### Extract to read
Dennis LewisBlaming assumes that people and things and situations “should” be different than they actually are. You can argue with reality all you want, but you can never win. What you can do is stop wasting your time and energy and attention imagining that things should have been different than they are, and, instead, if that is what you truly wish, do what you can right now to make them so.

So many people whine and whimper and defend themselves and their failures, blaming them on others and the situation instead of using their so-called failures to grow in understanding and being. Such people seldom find themselves in the right place at the right time. And they never will.

The ability to respond, to adapt, intelligently and effectively to often seemingly impossible conditions and odds, is part of the power and beauty of the human brain and nervous system, part of the mystery of the human spirit. This response-ability, however, has to be exercised if it is to be a vivifying factor in our lives. And if one doesn’t exercise it in small ways as often as possible it probably won’t manifest when we really need it in more important situations.

Here’s an example of what I mean by exercising it in small ways. The next time something small goes wrong in your life, instead of allowing yourself to be seduced by the first thought that arises (it must be someone else’s fault), see that thought for what it probably is–defensiveness, laziness, and habit–and look and question more deeply. Is my judgment actually true? Perhaps if I had left home on time and hadn’t had to rush I wouldn’t have been in the wrong place at the wrong time and had that car back into me when I was driving by (this actually happened to me). It doesn’t mean that the person who backed into me isn’t also responsible. What it does mean is that the situation most likely wouldn’t have happened had I been taking care of my own real business.
######
» Task instructions
(A) In the passage on blaming, what does blaming assume?
(B) Why does the passage on blaming say response-ability should be exercised in small ways as often as possible? Answer in one to three sentences.
(C) From the passage on blaming, return the text that begins at the words "So many people" and stops after "they never will.".
### Dataset content
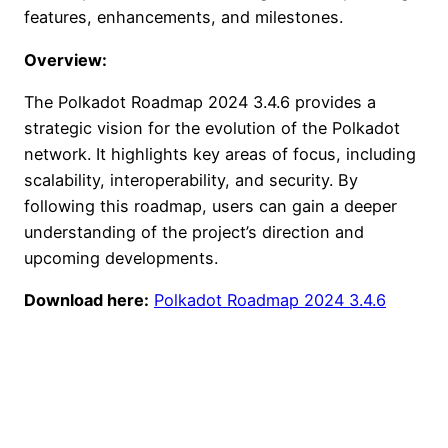
features, enhancements, and milestones.
Overview:
The Polkadot Roadmap 2024 3.4.6 provides a
strategic vision for the evolution of the Polkadot
network. It highlights key areas of focus, including
scalability, interoperability, and security. By
following this roadmap, users can gain a deeper
understanding of the project’s direction and
upcoming developments.
Download here:
Polkadot Roadmap 2024 3.4.6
######
» Outputs by task
(A) Blaming assumes that people, things, and situations "should" be different than they actually are.

(B) Response-ability has to be exercised if it is to be a vivifying factor in our lives. If it isn't exercised in small ways as often as possible, it probably won't show up when we really need it in more important situations.

(C)
So many people whine and whimper and defend themselves and their failures, blaming them on others and the situation instead of using their so-called failures to grow in understanding and being. Such people seldom find themselves in the right place at the right time. And they never will.